Perhaps the most important point of all. At present, the various vaccines promise only to stop the vaccinated person from becoming unwell from Covid-19, not from contracting it in the first place (and some of the vaccines only offer something more than 55 per cent efficacy). This means it is possible that vaccinated travellers may still be able to transmit the virus.

Additionally, there are concerns regarding the ability of vaccines to immunise people against variants of the Covid-19 which are emerging around the world. While proof of vaccination is worth knowing, it seems likely that travellers will also need to show a negative test result in the passport. The prices of these vary according to the exact test taken, and this will add delay and expense to travel.
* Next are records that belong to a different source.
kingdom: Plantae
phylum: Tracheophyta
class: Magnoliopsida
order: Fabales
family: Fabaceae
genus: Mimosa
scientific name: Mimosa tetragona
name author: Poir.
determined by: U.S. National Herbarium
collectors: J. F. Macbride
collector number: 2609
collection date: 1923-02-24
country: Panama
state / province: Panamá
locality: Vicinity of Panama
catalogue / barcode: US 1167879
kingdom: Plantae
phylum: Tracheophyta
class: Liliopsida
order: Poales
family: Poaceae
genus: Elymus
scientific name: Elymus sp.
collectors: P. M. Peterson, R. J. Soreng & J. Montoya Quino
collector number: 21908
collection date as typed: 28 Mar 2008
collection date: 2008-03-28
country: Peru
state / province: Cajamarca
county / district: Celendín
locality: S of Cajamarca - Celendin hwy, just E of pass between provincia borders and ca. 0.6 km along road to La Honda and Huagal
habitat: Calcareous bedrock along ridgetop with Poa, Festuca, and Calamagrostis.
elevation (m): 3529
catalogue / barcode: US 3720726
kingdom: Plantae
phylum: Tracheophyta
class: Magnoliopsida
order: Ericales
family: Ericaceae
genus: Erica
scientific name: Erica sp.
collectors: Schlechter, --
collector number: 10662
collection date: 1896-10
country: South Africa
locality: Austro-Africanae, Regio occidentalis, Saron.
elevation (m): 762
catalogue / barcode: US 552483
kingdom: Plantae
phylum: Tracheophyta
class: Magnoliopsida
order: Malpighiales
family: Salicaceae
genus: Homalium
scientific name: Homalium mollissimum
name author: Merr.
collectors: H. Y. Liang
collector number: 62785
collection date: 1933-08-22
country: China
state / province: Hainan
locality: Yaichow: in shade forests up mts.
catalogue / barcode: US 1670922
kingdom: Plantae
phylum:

Will the vaccine passports be of any use after Covid-19?

Much like how contactless technologies have been accelerated by the onset of the pandemic, these digital health passports will make travel more seamless in the future, with all documents for travel stored in one digital wallet. In the future, passengers might be able to store visa requirements on the app, for instance, to enter a country.

There are also ongoing discussions regarding the use of vaccine passports domestically to enable people to resume normal activities such as shopping, dining out or attending an event.